Nearly all of Alfred Solman's compositions are popular songs, but they range across several genres. Solman wrote scripts and skits, but he rarely wrote his own lyrics. His most enduring partnership was with Arthur J. Lamb, from 1904 until Lamb's death in 1928; other noteworthy collaborators were Monroe H. Rosenfeld, Alfred Bryan, and Arthur Lange. His most enduring song was a comic novelty, “The Bird on Nellie’s Hat” (lyrics by Lamb), published in 1906, interpolated in Eugene O’Neill’s Ah, Wilderness! in 1933, converted into a cartoon short in 1939, and featured in music-hall revivals in the 1960s. Similar songs are dotted through his career; indeed, his final publication, “Try Tappin’” (lyrics by his son, Curt Kremer), belongs to this genre.

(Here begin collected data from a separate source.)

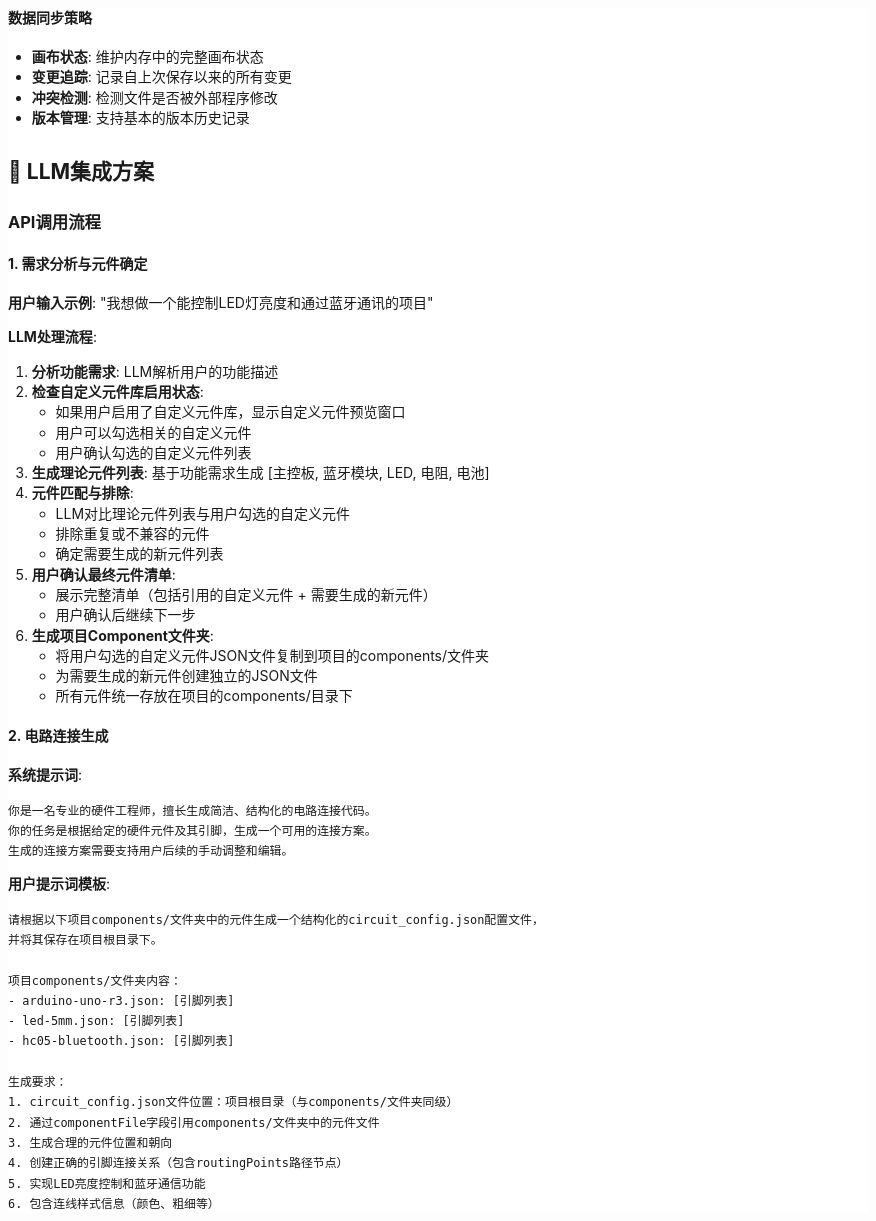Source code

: #### 数据同步策略
- **画布状态**: 维护内存中的完整画布状态
- **变更追踪**: 记录自上次保存以来的所有变更
- **冲突检测**: 检测文件是否被外部程序修改
- **版本管理**: 支持基本的版本历史记录

## 🤖 LLM集成方案

### API调用流程

#### 1. 需求分析与元件确定
**用户输入示例**: "我想做一个能控制LED灯亮度和通过蓝牙通讯的项目"

**LLM处理流程**:
1. **分析功能需求**: LLM解析用户的功能描述
2. **检查自定义元件库启用状态**: 
   - 如果用户启用了自定义元件库，显示自定义元件预览窗口
   - 用户可以勾选相关的自定义元件
   - 用户确认勾选的自定义元件列表
3. **生成理论元件列表**: 基于功能需求生成 [主控板, 蓝牙模块, LED, 电阻, 电池]
4. **元件匹配与排除**: 
   - LLM对比理论元件列表与用户勾选的自定义元件
   - 排除重复或不兼容的元件
   - 确定需要生成的新元件列表
5. **用户确认最终元件清单**: 
   - 展示完整清单（包括引用的自定义元件 + 需要生成的新元件）
   - 用户确认后继续下一步
6. **生成项目Component文件夹**: 
   - 将用户勾选的自定义元件JSON文件复制到项目的components/文件夹
   - 为需要生成的新元件创建独立的JSON文件
   - 所有元件统一存放在项目的components/目录下

#### 2. 电路连接生成
**系统提示词**:
```
你是一名专业的硬件工程师，擅长生成简洁、结构化的电路连接代码。
你的任务是根据给定的硬件元件及其引脚，生成一个可用的连接方案。
生成的连接方案需要支持用户后续的手动调整和编辑。
```

**用户提示词模板**:
```
请根据以下项目components/文件夹中的元件生成一个结构化的circuit_config.json配置文件，
并将其保存在项目根目录下。

项目components/文件夹内容：
- arduino-uno-r3.json: [引脚列表]
- led-5mm.json: [引脚列表]  
- hc05-bluetooth.json: [引脚列表]

生成要求：
1. circuit_config.json文件位置：项目根目录（与components/文件夹同级）
2. 通过componentFile字段引用components/文件夹中的元件文件
3. 生成合理的元件位置和朝向
4. 创建正确的引脚连接关系（包含routingPoints路径节点）
5. 实现LED亮度控制和蓝牙通信功能
6. 包含连线样式信息（颜色、粗细等）
```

However, Solman was more celebrated for “high-class” ballads, telling tales of love or absence and utilizing compound meters, long, arching lines, and chromatic harmonies. Among his greatest successes were “If I Had a Thousand Lives to Live” and “Mine”; with Lamb he produced a trio of notable “bell” songs: “When the Bell in the Lighthouse Rings Ding Dong”, “The Sexton and the Bell,” and “Bells of the Sea.” Songs of this type were well suited for early recordings; over fifty Solman titles (usually “high-class” ballads) were issued by Edison and Victor alone in the first twenty years of the century by major artists like Henry Burr and Reinald Werrenrath.

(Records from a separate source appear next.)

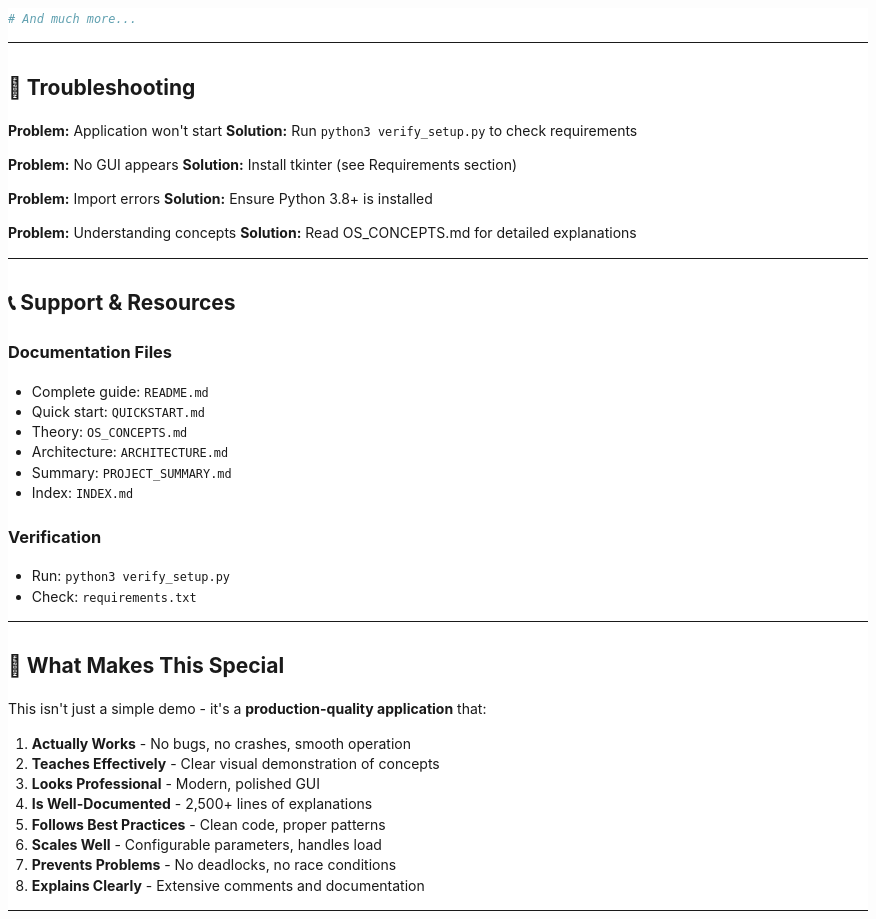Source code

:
 ```python
# And much more...
```

---

## 🐛 Troubleshooting

**Problem:** Application won't start
**Solution:** Run `python3 verify_setup.py` to check requirements

**Problem:** No GUI appears
**Solution:** Install tkinter (see Requirements section)

**Problem:** Import errors
**Solution:** Ensure Python 3.8+ is installed

**Problem:** Understanding concepts
**Solution:** Read OS_CONCEPTS.md for detailed explanations

---

## 📞 Support & Resources

### Documentation Files
- Complete guide: `README.md`
- Quick start: `QUICKSTART.md`
- Theory: `OS_CONCEPTS.md`
- Architecture: `ARCHITECTURE.md`
- Summary: `PROJECT_SUMMARY.md`
- Index: `INDEX.md`

### Verification
- Run: `python3 verify_setup.py`
- Check: `requirements.txt`

---

## 🎯 What Makes This Special

This isn't just a simple demo - it's a **production-quality application** that:

1. **Actually Works** - No bugs, no crashes, smooth operation
2. **Teaches Effectively** - Clear visual demonstration of concepts
3. **Looks Professional** - Modern, polished GUI
4. **Is Well-Documented** - 2,500+ lines of explanations
5. **Follows Best Practices** - Clean code, proper patterns
6. **Scales Well** - Configurable parameters, handles load
7. **Prevents Problems** - No deadlocks, no race conditions
8. **Explains Clearly** - Extensive comments and documentation

---
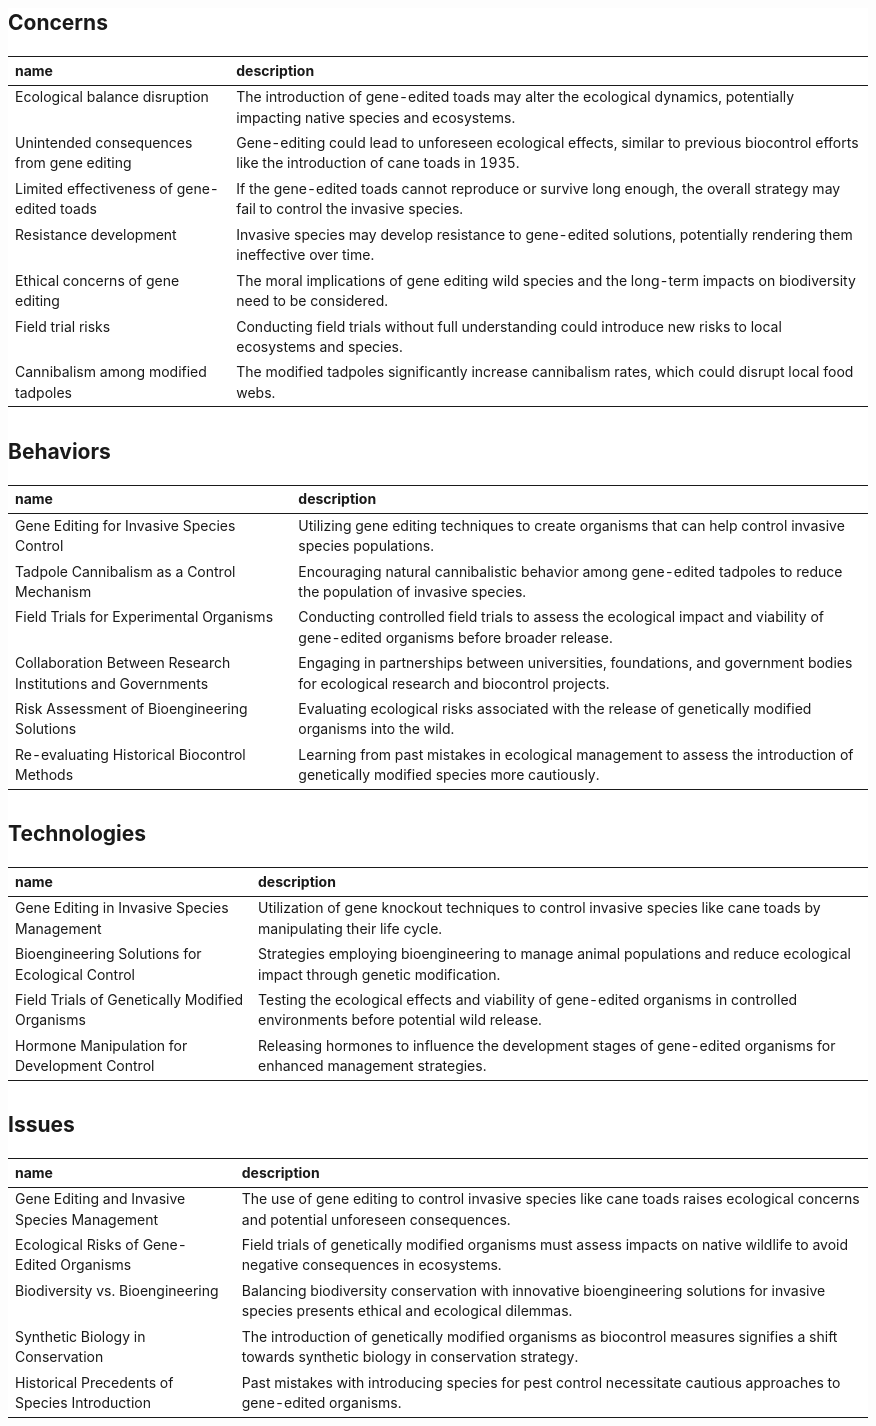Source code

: ## Concerns

| name                                       | description                                                                                                                                   |
|:-------------------------------------------|:----------------------------------------------------------------------------------------------------------------------------------------------|
| Ecological balance disruption              | The introduction of gene-edited toads may alter the ecological dynamics, potentially impacting native species and ecosystems.                 |
| Unintended consequences from gene editing  | Gene-editing could lead to unforeseen ecological effects, similar to previous biocontrol efforts like the introduction of cane toads in 1935. |
| Limited effectiveness of gene-edited toads | If the gene-edited toads cannot reproduce or survive long enough, the overall strategy may fail to control the invasive species.              |
| Resistance development                     | Invasive species may develop resistance to gene-edited solutions, potentially rendering them ineffective over time.                           |
| Ethical concerns of gene editing           | The moral implications of gene editing wild species and the long-term impacts on biodiversity need to be considered.                          |
| Field trial risks                          | Conducting field trials without full understanding could introduce new risks to local ecosystems and species.                                 |
| Cannibalism among modified tadpoles        | The modified tadpoles significantly increase cannibalism rates, which could disrupt local food webs.                                          |

## Behaviors

| name                                                        | description                                                                                                                        |
|:------------------------------------------------------------|:-----------------------------------------------------------------------------------------------------------------------------------|
| Gene Editing for Invasive Species Control                   | Utilizing gene editing techniques to create organisms that can help control invasive species populations.                          |
| Tadpole Cannibalism as a Control Mechanism                  | Encouraging natural cannibalistic behavior among gene-edited tadpoles to reduce the population of invasive species.                |
| Field Trials for Experimental Organisms                     | Conducting controlled field trials to assess the ecological impact and viability of gene-edited organisms before broader release.  |
| Collaboration Between Research Institutions and Governments | Engaging in partnerships between universities, foundations, and government bodies for ecological research and biocontrol projects. |
| Risk Assessment of Bioengineering Solutions                 | Evaluating ecological risks associated with the release of genetically modified organisms into the wild.                           |
| Re-evaluating Historical Biocontrol Methods                 | Learning from past mistakes in ecological management to assess the introduction of genetically modified species more cautiously.   |

## Technologies

| name                                            | description                                                                                                                     |
|:------------------------------------------------|:--------------------------------------------------------------------------------------------------------------------------------|
| Gene Editing in Invasive Species Management     | Utilization of gene knockout techniques to control invasive species like cane toads by manipulating their life cycle.           |
| Bioengineering Solutions for Ecological Control | Strategies employing bioengineering to manage animal populations and reduce ecological impact through genetic modification.     |
| Field Trials of Genetically Modified Organisms  | Testing the ecological effects and viability of gene-edited organisms in controlled environments before potential wild release. |
| Hormone Manipulation for Development Control    | Releasing hormones to influence the development stages of gene-edited organisms for enhanced management strategies.             |

## Issues

| name                                          | description                                                                                                                                     |
|:----------------------------------------------|:------------------------------------------------------------------------------------------------------------------------------------------------|
| Gene Editing and Invasive Species Management  | The use of gene editing to control invasive species like cane toads raises ecological concerns and potential unforeseen consequences.           |
| Ecological Risks of Gene-Edited Organisms     | Field trials of genetically modified organisms must assess impacts on native wildlife to avoid negative consequences in ecosystems.             |
| Biodiversity vs. Bioengineering               | Balancing biodiversity conservation with innovative bioengineering solutions for invasive species presents ethical and ecological dilemmas.     |
| Synthetic Biology in Conservation             | The introduction of genetically modified organisms as biocontrol measures signifies a shift towards synthetic biology in conservation strategy. |
| Historical Precedents of Species Introduction | Past mistakes with introducing species for pest control necessitate cautious approaches to gene-edited organisms.                               |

Ballads had some of the prestige associated with art song; but Solman's aspirations were greater, at least in his early years. A 1908 profile described him as a “cultured musician” who “has had little opportunity to write the class of music for which he is temperamentally suited.” At the turn of the century Solman did take on a few more ambitious projects, such as “The Way of the Cross,” an extended sacred anthem for solo voice, and Daddy Longlegs, a collection of over twenty short songs designed for children to texts by James O’Dea, with illustrations by Edgar Keller.

A final, quite large number of songs arose out of Solman's lifelong fascination with theatre and film. His songs for Paris by Night (1904) included both ballads and novelties, and through the 1920s he contributed material to many shows and revues. When he became involved with film he wrote songs that could serve both as stage numbers and as film themes; “Bells of the Sea,” for instance, was performed by Joseph Martel in a dramatic scene that led directly into the music for a feature film.

Solman was not a remarkable innovator, but he was productive and consistent. He was actively sought by music publishers, especially for sentimental ballads, until changing tastes in the 1920s relegated his music to an “old-time” style.

==Further reading and digital resources==

- The ASCAP Biographical Dictionary, 2nd edition, ed. Daniel I. McNamara; Binghamton, NY: The Vail-Ballou Press, Inc., 1952.
- “Alfred Solman, 69, Song-hit Composer,” [obituary] The New York Times, November 24, 1937, p. 23.